A tendência agora é positiva. Na semana passada ocorreu uma parada porque a vacinação com a AstraZeneca foi interrompida, mas nesta semana o ritmo voltou a subir e terminou com o dobro de doses administradas. A dúvida agora é saber se essa aceleração será sustentada, se chegam mais doses e se a aceleração só foi possível porque foram acumuladas doses da AstraZeneca que não foram aplicadas.

O ritmo na América Latina

Na América Latina se destaca o caso do Chile, que está administrando quatro ou cinco vezes mais doses diárias do que os países vizinhos e já imunizou por completo 18% de sua população. O país adquiriu com muita antecipação 60 milhões de doses da Coronavac, a vacina desenvolvida pelo laboratório chinês Sinovac junto com o instituto Butantan, para começar a imunizar seus trabalhadores da Saúde. Sua estratégia prevê vacinar todos os adultos antes do final de junho.

A Coronavac também garante grande parte da vacinação no Brasil (90%), mas, graças a atrasos do Governo federal, que demorou para garantir a compra de doses de imunizantes como os da Pfizer, até agora o país não vacinou mais de 9% de sua população com a primeira dose. Até o dia 1º de abril, apenas 2,47% dos brasileiros haviam sido vacinados com duas doses, de acordo com os dados de um consórcio de veículos de imprensa. É um número próximo do que coleta a plataforma Nosso mundo em dados, da Universidade de Oxford, e base os quadros desta reportagem.

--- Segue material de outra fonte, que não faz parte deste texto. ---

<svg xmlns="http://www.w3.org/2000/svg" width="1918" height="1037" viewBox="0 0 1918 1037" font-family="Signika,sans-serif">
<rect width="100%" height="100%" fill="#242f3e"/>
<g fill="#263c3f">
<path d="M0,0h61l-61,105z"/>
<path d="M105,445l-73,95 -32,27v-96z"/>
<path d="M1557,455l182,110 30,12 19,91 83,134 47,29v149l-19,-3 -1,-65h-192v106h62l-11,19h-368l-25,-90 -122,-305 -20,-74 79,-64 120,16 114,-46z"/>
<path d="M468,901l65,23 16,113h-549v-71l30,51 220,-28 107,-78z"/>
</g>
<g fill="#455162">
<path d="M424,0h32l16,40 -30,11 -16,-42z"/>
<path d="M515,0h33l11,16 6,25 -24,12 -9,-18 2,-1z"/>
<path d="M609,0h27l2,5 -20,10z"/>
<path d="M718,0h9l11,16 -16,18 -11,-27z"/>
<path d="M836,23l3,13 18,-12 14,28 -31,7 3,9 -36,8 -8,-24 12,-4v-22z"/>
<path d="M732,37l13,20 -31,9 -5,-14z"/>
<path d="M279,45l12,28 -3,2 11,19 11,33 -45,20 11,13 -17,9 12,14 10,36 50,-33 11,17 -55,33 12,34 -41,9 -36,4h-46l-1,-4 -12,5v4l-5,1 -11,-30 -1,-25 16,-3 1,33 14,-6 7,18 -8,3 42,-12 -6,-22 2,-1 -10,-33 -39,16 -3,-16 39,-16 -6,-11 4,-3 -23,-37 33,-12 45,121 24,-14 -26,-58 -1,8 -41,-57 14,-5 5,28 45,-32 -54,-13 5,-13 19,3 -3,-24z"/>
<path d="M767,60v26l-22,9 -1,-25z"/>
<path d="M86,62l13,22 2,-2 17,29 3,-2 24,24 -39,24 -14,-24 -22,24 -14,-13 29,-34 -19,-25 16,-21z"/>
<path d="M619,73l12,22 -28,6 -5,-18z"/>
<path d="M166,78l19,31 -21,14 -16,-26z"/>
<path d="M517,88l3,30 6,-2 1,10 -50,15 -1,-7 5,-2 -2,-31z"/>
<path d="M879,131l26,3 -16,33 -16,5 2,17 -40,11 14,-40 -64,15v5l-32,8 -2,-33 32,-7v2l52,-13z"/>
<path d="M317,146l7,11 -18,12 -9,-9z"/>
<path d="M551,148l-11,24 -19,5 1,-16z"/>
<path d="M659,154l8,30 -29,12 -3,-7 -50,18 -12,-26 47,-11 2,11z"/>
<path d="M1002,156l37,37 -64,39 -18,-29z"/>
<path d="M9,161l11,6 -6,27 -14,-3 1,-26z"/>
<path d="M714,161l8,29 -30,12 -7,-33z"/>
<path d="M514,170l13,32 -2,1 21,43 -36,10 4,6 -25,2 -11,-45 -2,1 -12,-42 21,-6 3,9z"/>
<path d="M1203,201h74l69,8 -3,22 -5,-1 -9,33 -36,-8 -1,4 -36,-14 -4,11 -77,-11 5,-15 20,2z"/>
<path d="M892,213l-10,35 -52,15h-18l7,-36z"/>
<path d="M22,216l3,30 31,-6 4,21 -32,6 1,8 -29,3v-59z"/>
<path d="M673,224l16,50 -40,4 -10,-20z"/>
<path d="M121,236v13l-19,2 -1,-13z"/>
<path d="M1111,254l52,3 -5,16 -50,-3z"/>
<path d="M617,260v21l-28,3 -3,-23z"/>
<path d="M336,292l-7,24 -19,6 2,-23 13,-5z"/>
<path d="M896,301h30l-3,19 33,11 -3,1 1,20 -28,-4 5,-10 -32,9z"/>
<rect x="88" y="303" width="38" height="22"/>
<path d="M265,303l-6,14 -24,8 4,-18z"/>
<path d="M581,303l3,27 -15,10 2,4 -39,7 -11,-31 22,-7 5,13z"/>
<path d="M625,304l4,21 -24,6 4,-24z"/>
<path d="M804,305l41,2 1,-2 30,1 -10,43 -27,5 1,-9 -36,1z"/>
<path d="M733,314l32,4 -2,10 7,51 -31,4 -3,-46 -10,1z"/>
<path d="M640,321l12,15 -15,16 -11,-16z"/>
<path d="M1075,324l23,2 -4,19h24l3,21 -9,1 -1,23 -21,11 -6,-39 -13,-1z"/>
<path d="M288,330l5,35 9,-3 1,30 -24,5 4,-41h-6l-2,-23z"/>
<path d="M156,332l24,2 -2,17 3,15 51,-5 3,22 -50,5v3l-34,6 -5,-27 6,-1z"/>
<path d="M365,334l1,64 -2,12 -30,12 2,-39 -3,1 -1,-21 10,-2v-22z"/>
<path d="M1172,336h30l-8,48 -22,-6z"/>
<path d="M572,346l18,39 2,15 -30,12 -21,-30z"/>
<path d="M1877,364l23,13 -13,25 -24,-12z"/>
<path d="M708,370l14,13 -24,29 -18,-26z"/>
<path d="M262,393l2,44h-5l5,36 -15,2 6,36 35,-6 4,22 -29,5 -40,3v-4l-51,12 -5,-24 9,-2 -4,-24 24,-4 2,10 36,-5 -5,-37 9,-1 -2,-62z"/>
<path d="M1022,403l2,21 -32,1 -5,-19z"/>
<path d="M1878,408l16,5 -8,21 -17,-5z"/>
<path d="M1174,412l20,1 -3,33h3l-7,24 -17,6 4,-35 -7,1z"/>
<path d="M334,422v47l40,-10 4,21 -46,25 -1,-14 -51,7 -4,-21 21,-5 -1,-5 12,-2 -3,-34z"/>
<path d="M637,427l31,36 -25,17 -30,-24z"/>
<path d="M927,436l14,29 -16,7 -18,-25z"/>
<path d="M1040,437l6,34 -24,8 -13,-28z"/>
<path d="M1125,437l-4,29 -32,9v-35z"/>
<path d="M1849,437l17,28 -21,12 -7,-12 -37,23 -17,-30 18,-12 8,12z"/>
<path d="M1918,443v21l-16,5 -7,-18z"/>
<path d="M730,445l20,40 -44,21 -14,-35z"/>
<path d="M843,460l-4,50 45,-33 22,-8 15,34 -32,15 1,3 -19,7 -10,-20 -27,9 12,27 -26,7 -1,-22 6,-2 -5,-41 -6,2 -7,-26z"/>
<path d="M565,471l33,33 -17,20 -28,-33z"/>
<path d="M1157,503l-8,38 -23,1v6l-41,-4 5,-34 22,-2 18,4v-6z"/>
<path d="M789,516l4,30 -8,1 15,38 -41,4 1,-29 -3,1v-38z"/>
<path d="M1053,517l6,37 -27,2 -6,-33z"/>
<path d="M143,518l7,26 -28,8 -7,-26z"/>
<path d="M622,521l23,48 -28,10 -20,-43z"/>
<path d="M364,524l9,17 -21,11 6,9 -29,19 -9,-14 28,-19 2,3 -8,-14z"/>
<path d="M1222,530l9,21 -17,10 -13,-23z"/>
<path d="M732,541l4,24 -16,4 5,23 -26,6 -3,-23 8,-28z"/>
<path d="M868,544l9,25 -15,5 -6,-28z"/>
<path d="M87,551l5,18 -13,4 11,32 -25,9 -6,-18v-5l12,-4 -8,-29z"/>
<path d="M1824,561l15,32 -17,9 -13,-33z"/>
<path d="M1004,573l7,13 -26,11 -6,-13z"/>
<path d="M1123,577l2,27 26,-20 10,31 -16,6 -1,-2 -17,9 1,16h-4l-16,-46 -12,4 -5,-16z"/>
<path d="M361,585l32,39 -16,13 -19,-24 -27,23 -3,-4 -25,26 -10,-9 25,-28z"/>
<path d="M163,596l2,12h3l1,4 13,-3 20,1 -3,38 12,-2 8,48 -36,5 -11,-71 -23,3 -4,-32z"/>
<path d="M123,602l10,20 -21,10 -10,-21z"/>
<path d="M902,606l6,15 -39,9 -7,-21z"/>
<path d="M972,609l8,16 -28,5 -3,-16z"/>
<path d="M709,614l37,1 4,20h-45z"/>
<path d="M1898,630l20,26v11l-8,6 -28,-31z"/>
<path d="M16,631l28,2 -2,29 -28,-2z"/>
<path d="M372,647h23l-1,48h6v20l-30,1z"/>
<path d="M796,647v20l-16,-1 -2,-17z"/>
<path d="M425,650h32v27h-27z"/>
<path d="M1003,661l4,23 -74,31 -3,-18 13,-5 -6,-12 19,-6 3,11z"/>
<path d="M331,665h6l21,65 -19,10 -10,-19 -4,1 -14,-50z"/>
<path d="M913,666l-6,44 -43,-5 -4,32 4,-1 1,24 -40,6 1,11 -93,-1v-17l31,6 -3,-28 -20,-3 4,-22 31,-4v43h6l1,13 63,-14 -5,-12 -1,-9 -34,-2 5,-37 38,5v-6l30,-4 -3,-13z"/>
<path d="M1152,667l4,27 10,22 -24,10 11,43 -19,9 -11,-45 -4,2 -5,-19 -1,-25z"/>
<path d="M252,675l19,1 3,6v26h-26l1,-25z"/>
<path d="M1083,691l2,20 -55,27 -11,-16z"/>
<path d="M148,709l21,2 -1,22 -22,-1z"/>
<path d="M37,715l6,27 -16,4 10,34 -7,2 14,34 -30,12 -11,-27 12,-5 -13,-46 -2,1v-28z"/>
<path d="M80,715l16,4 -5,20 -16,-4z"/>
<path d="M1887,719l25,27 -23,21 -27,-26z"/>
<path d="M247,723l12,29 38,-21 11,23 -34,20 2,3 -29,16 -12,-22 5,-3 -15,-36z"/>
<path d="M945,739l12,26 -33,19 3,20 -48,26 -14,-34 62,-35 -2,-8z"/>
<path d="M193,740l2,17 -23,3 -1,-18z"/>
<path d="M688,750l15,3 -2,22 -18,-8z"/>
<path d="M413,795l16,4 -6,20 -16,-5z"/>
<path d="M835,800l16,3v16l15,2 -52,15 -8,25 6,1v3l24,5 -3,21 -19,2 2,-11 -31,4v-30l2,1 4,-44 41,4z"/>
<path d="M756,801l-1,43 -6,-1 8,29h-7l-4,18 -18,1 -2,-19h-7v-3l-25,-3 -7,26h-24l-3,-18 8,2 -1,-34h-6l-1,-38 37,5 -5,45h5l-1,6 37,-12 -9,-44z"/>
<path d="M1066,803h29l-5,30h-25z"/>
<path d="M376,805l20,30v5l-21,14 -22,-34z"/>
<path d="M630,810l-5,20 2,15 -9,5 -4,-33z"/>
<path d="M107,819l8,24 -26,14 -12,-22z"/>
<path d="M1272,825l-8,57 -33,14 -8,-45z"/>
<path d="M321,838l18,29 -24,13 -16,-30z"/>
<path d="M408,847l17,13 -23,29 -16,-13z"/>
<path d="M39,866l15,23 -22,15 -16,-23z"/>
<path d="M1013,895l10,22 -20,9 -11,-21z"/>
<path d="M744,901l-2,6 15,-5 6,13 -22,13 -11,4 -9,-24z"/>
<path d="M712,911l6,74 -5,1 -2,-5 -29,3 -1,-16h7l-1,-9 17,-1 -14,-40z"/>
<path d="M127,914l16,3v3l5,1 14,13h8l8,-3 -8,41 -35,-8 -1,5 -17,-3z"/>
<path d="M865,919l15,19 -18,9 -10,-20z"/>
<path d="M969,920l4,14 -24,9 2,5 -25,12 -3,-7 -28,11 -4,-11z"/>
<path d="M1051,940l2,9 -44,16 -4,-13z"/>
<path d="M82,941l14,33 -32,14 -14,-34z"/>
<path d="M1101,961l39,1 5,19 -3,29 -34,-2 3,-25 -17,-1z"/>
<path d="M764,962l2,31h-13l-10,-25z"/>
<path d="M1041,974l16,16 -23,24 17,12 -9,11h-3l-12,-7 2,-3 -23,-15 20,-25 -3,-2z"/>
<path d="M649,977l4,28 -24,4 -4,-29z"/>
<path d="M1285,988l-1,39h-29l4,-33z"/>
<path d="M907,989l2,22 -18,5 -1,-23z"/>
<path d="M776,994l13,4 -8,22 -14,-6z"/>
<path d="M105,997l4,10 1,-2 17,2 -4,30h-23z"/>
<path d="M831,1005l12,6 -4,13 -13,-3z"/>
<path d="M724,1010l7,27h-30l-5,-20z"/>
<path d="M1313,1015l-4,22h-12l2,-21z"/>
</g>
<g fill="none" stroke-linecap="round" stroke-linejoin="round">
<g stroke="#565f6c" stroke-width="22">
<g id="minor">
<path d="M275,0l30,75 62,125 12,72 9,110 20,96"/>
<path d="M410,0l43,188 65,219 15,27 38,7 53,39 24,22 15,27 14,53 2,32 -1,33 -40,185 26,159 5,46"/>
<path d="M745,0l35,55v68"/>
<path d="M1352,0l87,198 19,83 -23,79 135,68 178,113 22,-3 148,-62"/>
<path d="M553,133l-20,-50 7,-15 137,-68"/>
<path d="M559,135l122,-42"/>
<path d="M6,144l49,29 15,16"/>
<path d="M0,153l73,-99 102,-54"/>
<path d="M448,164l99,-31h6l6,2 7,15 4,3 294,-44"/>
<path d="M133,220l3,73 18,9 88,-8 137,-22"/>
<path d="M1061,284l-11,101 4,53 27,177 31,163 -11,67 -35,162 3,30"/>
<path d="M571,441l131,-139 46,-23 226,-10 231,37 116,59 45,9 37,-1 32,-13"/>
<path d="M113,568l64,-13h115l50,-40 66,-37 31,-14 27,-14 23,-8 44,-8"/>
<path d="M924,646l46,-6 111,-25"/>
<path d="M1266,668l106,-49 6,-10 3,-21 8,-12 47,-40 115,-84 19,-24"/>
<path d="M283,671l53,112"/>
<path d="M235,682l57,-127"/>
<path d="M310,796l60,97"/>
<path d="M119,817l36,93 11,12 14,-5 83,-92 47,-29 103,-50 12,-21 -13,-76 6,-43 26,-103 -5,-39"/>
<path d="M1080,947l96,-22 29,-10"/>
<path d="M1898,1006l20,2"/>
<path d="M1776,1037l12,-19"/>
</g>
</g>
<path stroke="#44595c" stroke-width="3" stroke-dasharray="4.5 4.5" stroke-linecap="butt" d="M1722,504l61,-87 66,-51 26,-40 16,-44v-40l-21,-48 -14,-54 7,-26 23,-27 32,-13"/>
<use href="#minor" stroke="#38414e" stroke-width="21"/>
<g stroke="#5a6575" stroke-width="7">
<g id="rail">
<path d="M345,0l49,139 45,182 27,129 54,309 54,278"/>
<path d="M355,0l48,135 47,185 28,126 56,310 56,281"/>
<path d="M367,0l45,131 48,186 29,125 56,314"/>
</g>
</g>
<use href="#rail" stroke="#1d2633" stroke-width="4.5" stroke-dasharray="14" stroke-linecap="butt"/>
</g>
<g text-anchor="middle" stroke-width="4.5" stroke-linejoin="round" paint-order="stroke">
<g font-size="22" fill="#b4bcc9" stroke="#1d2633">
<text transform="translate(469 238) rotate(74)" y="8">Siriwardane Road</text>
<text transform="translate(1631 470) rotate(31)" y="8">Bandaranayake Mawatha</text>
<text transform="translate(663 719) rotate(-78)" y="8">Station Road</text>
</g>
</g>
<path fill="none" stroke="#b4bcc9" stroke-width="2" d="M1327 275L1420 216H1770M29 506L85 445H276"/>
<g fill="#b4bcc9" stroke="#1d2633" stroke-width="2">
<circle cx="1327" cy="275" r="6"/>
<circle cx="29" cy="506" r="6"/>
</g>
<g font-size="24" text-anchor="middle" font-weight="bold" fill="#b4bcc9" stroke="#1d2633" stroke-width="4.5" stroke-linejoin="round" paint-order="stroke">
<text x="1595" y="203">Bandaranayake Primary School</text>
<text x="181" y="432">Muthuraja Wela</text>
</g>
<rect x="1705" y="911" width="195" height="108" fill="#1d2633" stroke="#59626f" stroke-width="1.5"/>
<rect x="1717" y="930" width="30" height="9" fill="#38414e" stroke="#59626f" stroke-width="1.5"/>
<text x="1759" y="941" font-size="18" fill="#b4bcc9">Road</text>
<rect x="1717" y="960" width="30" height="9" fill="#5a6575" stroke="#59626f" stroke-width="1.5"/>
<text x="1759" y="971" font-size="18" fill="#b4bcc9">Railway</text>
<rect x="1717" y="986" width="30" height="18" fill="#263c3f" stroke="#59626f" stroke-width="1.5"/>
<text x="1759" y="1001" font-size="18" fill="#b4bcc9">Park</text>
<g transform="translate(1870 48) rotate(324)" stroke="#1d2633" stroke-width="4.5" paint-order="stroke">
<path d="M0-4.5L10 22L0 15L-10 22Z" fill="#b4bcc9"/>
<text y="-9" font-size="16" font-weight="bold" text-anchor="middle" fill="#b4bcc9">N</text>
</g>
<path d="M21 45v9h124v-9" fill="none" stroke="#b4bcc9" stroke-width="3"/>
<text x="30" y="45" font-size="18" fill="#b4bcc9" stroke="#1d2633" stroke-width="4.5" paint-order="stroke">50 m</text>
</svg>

No restante do continente a AstraZeneca e a Pfizer dominam, ainda que outros países também tenham comprado vacinas de origem chinesa e russa. A Argentina apostou desde o começo na russa Sputnik V, da mesma forma que o México, que recentemente adquiriu por volta de 24 milhões de doses da vacina. Mas, como se vê no gráfico e com a exceção do Chile, o ritmo da vacinação avança mais lentamente do que na Europa.

As vacinas por idade

Se a primeira grande meta da vacinação foi proteger os idosos em residências geriátricas, a segunda é chegar à população idosa. Esse grupo é o mais vulnerável e sua vacinação é prioritária: na Espanha 65% de todos os mortos por covid-19 foram pessoas maiores de 80 anos, segundo dados do Instituto de Saúde Carlos III. Durante meses, a Espanha foi um dos poucos países na União Europeia a não publicar números nacionais do ritmo de vacinação por idade, mas o fez pela primeira vez na quarta-feira.

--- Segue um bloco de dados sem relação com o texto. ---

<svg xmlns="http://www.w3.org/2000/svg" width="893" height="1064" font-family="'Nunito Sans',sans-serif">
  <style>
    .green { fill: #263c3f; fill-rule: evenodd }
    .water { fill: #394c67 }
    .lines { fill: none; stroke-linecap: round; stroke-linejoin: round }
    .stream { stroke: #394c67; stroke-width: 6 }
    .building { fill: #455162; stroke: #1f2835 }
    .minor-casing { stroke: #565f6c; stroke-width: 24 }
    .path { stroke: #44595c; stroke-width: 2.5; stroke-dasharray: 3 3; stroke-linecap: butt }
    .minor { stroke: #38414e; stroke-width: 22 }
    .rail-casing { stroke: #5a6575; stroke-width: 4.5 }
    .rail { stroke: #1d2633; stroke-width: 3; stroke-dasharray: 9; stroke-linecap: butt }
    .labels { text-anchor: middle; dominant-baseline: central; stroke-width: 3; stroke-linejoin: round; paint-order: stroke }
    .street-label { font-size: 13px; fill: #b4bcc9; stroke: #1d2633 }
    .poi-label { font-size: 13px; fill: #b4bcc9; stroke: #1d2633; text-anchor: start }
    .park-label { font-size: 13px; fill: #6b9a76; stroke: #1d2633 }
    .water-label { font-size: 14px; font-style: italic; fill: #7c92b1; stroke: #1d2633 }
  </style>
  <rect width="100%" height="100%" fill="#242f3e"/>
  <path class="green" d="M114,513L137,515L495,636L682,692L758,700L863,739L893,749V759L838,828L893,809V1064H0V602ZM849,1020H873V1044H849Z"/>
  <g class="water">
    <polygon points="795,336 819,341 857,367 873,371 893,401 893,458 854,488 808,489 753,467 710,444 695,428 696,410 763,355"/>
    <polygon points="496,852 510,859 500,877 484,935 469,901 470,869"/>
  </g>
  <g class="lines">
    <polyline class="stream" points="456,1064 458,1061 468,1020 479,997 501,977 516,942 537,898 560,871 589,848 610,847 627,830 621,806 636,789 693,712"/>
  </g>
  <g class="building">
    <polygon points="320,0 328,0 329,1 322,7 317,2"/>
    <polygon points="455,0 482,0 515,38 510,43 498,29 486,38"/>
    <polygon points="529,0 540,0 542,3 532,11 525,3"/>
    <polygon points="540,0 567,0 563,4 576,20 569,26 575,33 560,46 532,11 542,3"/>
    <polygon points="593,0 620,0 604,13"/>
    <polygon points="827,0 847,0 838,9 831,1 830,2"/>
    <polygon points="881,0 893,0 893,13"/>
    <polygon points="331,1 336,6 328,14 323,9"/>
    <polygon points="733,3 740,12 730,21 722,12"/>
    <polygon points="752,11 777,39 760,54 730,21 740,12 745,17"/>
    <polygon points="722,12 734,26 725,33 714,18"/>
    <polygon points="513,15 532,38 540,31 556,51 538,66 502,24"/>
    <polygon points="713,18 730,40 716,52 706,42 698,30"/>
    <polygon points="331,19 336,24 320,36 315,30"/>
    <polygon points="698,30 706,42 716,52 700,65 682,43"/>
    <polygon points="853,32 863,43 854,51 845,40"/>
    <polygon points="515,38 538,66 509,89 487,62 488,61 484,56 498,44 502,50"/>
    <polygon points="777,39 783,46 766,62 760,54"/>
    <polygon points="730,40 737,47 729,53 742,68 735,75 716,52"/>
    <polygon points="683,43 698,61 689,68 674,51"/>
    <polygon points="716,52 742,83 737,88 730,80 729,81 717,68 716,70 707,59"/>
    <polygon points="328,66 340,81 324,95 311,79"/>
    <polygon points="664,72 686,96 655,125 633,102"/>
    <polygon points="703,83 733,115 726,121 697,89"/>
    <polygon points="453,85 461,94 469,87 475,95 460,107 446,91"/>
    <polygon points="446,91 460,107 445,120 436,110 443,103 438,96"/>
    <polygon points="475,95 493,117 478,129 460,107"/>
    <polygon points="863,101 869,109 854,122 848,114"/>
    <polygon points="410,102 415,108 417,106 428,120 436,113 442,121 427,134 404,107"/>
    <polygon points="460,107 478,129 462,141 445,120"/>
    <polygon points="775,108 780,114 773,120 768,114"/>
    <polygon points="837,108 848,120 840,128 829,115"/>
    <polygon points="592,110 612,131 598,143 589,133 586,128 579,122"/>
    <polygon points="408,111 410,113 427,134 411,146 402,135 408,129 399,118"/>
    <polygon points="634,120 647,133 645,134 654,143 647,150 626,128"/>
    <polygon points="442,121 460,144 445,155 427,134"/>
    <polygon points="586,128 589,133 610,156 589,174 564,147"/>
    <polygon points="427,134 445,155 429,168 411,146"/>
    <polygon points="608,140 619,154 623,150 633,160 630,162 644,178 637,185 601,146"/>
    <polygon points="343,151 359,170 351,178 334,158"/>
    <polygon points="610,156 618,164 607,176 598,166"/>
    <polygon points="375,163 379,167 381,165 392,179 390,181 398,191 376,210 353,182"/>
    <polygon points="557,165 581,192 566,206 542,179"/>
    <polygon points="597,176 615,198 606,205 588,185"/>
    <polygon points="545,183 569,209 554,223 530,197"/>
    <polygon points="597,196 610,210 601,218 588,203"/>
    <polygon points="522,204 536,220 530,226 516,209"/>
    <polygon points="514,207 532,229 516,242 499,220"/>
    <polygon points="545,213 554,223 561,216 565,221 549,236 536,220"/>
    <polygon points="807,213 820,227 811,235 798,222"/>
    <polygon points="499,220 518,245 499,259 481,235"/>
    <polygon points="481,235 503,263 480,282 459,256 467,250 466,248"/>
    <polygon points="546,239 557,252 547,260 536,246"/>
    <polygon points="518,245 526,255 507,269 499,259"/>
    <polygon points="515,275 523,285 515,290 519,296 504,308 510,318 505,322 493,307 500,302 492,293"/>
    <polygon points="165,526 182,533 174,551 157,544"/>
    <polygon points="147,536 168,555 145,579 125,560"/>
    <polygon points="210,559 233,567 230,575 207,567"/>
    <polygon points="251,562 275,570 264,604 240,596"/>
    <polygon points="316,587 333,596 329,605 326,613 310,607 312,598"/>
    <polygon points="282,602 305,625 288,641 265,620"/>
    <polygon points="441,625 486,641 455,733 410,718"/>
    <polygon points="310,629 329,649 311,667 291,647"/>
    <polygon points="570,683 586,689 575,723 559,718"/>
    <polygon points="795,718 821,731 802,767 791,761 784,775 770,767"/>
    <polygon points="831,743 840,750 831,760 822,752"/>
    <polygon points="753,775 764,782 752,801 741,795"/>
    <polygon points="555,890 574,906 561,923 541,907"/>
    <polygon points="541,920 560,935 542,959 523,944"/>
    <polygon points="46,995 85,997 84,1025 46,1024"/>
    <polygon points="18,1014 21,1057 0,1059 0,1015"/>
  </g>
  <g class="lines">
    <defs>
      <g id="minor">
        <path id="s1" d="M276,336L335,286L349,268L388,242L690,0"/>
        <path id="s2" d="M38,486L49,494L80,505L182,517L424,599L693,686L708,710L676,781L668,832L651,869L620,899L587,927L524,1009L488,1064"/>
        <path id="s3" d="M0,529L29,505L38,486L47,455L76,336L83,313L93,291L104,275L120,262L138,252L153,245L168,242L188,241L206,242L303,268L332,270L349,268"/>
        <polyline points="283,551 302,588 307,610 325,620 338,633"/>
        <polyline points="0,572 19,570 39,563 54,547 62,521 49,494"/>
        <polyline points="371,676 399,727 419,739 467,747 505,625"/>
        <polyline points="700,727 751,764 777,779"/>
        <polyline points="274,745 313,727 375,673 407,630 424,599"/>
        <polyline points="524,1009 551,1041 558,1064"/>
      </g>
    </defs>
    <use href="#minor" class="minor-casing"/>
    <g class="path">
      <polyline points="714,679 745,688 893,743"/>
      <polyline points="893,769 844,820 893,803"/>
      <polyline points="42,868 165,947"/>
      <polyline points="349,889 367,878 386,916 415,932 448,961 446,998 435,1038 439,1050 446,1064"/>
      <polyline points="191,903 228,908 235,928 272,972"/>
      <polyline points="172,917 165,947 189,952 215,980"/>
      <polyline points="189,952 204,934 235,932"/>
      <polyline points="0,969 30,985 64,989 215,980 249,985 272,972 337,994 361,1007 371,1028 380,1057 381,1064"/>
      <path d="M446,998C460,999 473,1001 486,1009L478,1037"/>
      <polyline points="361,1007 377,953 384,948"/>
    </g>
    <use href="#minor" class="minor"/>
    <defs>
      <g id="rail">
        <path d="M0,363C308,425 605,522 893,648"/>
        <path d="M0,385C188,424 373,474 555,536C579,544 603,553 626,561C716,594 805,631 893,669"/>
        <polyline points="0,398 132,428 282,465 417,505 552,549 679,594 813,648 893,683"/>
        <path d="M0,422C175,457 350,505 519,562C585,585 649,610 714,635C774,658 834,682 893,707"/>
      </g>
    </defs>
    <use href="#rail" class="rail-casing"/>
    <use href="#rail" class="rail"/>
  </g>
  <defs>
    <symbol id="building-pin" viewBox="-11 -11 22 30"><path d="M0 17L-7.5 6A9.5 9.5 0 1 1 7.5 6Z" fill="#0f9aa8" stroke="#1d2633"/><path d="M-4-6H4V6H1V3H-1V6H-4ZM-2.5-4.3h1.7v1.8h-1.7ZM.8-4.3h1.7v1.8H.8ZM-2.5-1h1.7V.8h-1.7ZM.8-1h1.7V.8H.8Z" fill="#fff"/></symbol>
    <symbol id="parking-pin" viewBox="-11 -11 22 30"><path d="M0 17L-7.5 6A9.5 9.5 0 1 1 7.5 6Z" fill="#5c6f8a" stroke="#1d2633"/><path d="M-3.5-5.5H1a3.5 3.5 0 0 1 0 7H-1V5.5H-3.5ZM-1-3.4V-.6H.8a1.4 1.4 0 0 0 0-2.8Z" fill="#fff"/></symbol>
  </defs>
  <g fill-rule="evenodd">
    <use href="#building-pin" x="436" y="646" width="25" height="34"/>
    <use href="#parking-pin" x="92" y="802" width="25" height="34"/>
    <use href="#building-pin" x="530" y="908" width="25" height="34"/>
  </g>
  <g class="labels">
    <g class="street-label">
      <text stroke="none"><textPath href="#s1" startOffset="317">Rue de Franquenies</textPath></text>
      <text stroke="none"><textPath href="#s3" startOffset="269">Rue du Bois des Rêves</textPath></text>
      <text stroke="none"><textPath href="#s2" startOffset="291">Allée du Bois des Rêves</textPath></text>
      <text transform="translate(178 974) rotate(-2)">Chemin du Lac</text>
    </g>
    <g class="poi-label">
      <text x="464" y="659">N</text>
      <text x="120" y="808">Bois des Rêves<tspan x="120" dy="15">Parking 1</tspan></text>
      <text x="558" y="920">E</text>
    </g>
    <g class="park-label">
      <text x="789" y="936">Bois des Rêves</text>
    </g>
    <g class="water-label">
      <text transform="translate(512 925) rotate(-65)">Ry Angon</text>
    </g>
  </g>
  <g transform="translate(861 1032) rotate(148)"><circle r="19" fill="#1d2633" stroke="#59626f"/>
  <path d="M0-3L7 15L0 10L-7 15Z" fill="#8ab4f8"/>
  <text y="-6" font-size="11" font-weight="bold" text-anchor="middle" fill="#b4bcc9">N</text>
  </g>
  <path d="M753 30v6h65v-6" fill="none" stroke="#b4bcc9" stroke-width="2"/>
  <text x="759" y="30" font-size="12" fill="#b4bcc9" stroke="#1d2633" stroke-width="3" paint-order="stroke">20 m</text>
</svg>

De acordo com os novos dados, na Espanha foram vacinados com pelo menos uma dose 71% dos maiores de 80 anos. Isso significa não cumprir o objetivo de vacinar 80% em março, reiterado pela ministra da Saúde, Carolina Darias, mas também coloca a Espanha acima da média na União Europeia, que segundo o Centro Europeu de Controle e Prevenção de Doenças (ECDC, na sigla em inglês) beira os 60%. A maioria das pessoas dessa idade já tem certa imunidade e em algumas semanas estarão imunizadas.

O mesmo não ocorre com os maiores de 70, algo que se destaca na comparação por países. A Espanha se distingue porque já vacinou o grupo de 80 anos e os menores de 50 anos, mas nem tanto as pessoas de 60 a 79. Na vacinação dos idosos o país ocupa a 10º colocação; e no grupo de 25 a 49 anos é o terceiro com maior porcentagem de população imunizada (10%). Mas é o país de toda a lista que menos tem septuagenários vacinados. Apenas 3,8% das pessoas de 70 a 79 anos receberam uma dose, o que não é um décimo da Finlândia (48%) e da França (40%). Este grupo de idade é o próximo em perigo. Uma de cada cinco mortes por covid-19 na Espanha foi de pessoas de 70 anos ou mais.